With more than 500 voters logging responses to our recent Sexy Feminist polls, we thought it would be fun to break down some of the results. According to Sexy Feminist readers …

The most important issue facing feminism today is sexual and domestic violence. This makes sense, of course: Freedom from violence and fear is the most basic human right, and many women lack that specifically because of their gender. We can’t progress on much else if we don’t combat this one. The Violence Against Women Act was a good start, but we have a long way to go. For statistics, resources, and help, visit the National Center on Domestic and Sexual Violence.

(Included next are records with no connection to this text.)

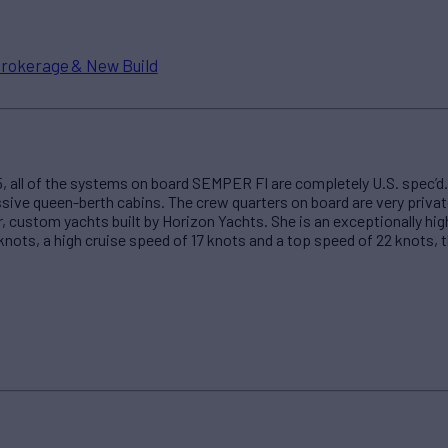
rokerage & New Build
005, all of the systems on board SEMPER FI are completely U.S. spec’
ssive queen-berth cabins. The crew quarters on board are very priva
, custom yachts built by Horizon Yachts. She is an exceptionally hi
 knots, a high cruise speed of 17 knots and a top speed of 22 knots, t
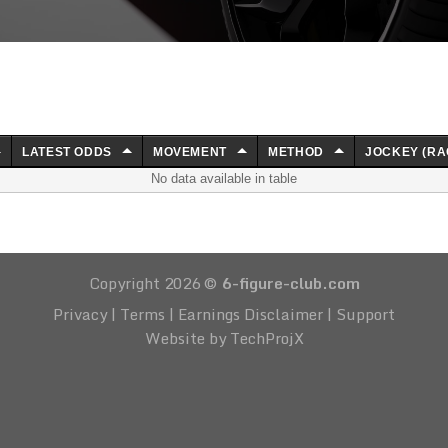
LATEST ODDS
MOVEMENT
METHOD
JOCKEY (RA
No data available in table
Copyright 2026 ©
6-figure-club.com
Privacy
|
Terms
|
Earnings Disclaimer
|
Support
Website by TechProjX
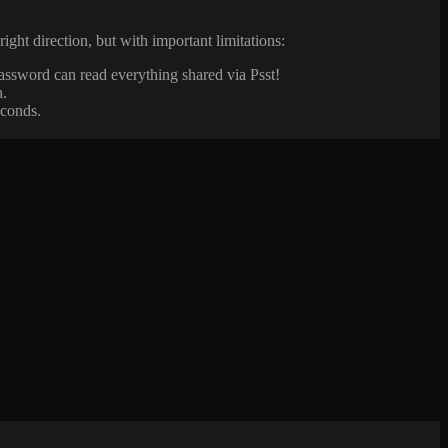
right direction, but with important limitations:
assword can read everything shared via Psst!
n.
econds.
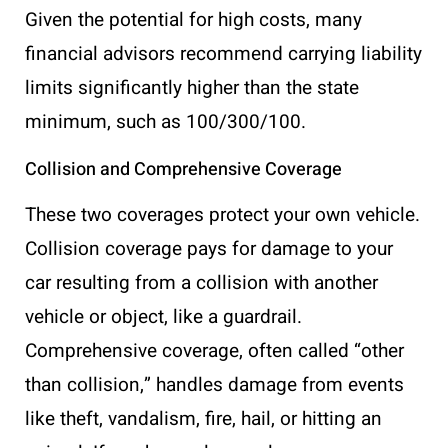
Given the potential for high costs, many
financial advisors recommend carrying liability
limits significantly higher than the state
minimum, such as 100/300/100.
Collision and Comprehensive Coverage
These two coverages protect your own vehicle.
Collision coverage pays for damage to your
car resulting from a collision with another
vehicle or object, like a guardrail.
Comprehensive coverage, often called “other
than collision,” handles damage from events
like theft, vandalism, fire, hail, or hitting an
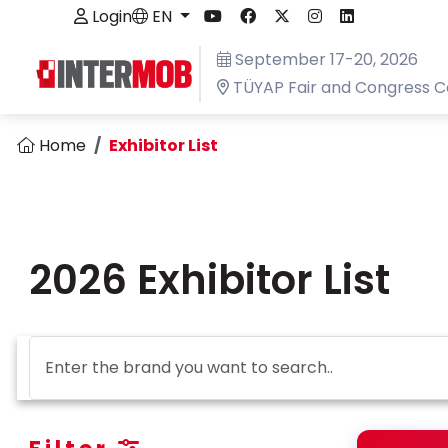
Login
EN
September 17-20, 2026
TÜYAP Fair and Congress C
Home
Exhibitor List
2026 Exhibitor List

Your favorite feminist role models are Hillary Clinton and Tina Fey. This combination says it all for 2013 feminism: a badass politician who’s already a frontrunner for the next presidential election, and who has done tireless work for women all over the world; and a prominent, funny, beloved woman who’s broken open comedy’s boys’ club and is on yet another upward trajectory in her career toward movie stardom — as a mom in her 40s. Ellen DeGeneres and Gloria Steinem also inspired a lot of you, and we can’t blame you for that, either.

The sexiest feminist thing a man can do is actively champion women’s rights to others. Can’t argue with that. There’s nothing better than a man who realizes feminism matters as much to men as it does to women. You all wouldn’t mind if he picked up his share of the domestic load, too.

Almost half of you became feminists because you believe in equal rights for all.